Üstüne basa basa övünmeye uygun, ama buna dayanılarak bir şey talep edilmesi imkansız. Müthiş bir buluş!
Aklınızı eşek arası soksun!
Bir akademik kuruluş gazete ilanı vermiş: "Vizyonumuz: Eğitimde çağdaş kalite."
Şimdi hangi öğrenci ya da velisi çıkıp, "size avuç dolusu para veriyor, karşılığında da çağdaş kalitede eğitim alacağını umuyorduk" diye tutturabilir? Tuttursa da alacağı cevabın göğüs yumruklama türünden övünmeler olacağı baştan belli değil mi?
Vizyon'un ayrılmaz özelliği, hedef kitlece "yanlışlanabilir" olmasıdır
Vizyon, Meksika kumarı gibi olamaz.
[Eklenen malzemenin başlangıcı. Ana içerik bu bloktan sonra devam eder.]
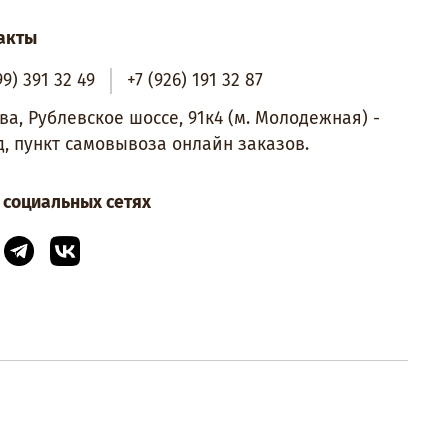
акты
99) 391 32 49
+7 (926) 191 32 87
ва, Рублевское шоссе, 91к4 (м. Молодежная) -
д, пункт самовывоза онлайн заказов.
 социальных сетях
Her isteyenin kendi tanım veya kurallarını vazettiği bir ifade, vizyon gibi "geniş bir hedef kitleye ortak bir hedef" göstermeye yarayan bir sorun çözme aracı olamaz. "Eğitimde çağdaş kalite" böylesine sünek, her çekilen yere gidebilen, dolayısıyla hiçbir şey yapmadan dahi iyi şeyler yapıldığını iddia edebilmeye imkan tanıyan bir ifadedir. İşin daha vahimi, işlevi, toplumu aydınlatmak olan bir kurumun böylesi bir ifadeyi topluma vizyon olarak ilan edebilmesidir.
Burada esas üzerinde düşünülmesi, hem de çok düşünülmesi gereken nokta, nasıl olup da bu denli basit bir ilkenin gözardı edilmiş olduğu, hem de toplumun çeşitli kurumlarının büyük çoğunluğunun gözardı etmiş olduğudur.
Ancak bir neden bu tür bir yaygın yanlışı açıklayabilir: Hedefsiz yaşamanın bir kültür haline gelmiş olması!
Hedefsiz yaşama kültürü doğurgandır. Hedefli yaşamın gerektirdiği tüm sorun çözme araçlarını bir anda gereksiz kılar ve bir Kısır Sorun Çözme Kültürü üretir. Toplumumuzun içine düştüğü kısır döngü budur.
Şimdi bu gözlükle kurumlarımıza tekrar bakınız. Türkiye'nin hedefsizliğinin nedenlerini daha iyi görebiliyor musunuz?